● **EXCERPTED TEXT**:
↓↓↓

Again though, it's not necessarily a kickback, if you do that as a company you're just making things easier for yourself. There's probably no technical reason that the software couldn't run on Windows 7 next year - however, by officially supporting it, they're having to open their tech support lines to a lot more customers, maintain test environments, do a lot more QA before releasing, etc. It's a cost to the company (although for what they charge you'd think they could suck it up).

 

I'm not saying I LIKE that approach and it's a bit short sighted to be dropping 7 support while it's still got a few years of life left with MS (you'd think they wouldn't do that until 2019/2020 actually came around) but I've dealt with vendors of that kind of software before and they're usually in a very privileged position because their application is highly specialised and it's not likely that you'll be able to simply pull out support with it and use something else so you'll actually comply with their conditions. Don't like Office? You could use LibreOffice, or OpenOffice, or the IBM fork of OpenOffice, there are some options. Don't like your specialist radio antenna design package? Tough, unless you want to write your own. When I still worked with people who did CAD stuff it was only ever SolidWorks or AutoCAD, with the decision usually made depending on what was used by anyone you collaborated with since the interoperability between the two was pretty much nil.

↑↑↑

● **LISTED RECORDS**:
↓↓↓

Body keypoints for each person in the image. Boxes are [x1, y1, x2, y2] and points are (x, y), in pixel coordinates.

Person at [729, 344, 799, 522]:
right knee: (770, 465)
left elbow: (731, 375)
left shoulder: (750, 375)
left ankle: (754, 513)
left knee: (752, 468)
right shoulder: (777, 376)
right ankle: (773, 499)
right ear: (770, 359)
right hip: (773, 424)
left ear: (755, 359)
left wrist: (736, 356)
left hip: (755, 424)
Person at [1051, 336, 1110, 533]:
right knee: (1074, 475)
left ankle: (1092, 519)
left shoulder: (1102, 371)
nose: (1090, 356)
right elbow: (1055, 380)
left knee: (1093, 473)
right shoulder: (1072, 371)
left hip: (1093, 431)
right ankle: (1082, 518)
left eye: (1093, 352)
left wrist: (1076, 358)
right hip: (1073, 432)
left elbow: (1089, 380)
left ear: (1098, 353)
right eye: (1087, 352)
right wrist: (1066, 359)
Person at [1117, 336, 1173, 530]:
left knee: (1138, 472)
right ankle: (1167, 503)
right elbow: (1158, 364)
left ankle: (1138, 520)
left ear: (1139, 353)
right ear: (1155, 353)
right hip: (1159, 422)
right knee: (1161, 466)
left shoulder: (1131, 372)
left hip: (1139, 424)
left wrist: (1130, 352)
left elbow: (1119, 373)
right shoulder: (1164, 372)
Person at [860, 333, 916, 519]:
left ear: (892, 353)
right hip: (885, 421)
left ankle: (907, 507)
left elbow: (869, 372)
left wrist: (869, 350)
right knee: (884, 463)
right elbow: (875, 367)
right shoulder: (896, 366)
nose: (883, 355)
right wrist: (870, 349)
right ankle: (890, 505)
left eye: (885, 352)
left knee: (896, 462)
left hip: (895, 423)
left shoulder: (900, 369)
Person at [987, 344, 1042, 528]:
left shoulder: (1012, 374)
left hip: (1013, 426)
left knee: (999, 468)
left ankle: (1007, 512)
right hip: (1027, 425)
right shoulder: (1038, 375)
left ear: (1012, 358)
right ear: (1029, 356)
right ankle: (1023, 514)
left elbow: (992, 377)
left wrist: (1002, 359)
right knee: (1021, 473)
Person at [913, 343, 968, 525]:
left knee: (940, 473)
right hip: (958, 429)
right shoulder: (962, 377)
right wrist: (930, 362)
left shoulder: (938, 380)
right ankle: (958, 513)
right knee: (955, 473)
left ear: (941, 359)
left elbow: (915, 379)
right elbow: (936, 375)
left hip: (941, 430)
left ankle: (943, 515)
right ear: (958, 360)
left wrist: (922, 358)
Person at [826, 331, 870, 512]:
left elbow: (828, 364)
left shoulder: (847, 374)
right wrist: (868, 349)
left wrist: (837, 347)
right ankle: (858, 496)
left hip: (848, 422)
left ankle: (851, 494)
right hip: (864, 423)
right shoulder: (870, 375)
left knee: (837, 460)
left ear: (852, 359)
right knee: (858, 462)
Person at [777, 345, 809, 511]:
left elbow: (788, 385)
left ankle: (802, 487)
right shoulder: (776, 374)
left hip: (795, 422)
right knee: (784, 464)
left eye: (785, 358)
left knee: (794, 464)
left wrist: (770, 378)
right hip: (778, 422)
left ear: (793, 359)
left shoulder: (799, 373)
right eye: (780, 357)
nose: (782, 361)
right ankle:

↑↑↑

Translate this sentence from the text on dropping Windows 7 support into Spanish: "It's a cost to the company (although for what they charge you'd think they could suck it up)."

Es un costo para la empresa (aunque, por lo que cobran, uno pensaría que podrían asumirlo sin quejarse).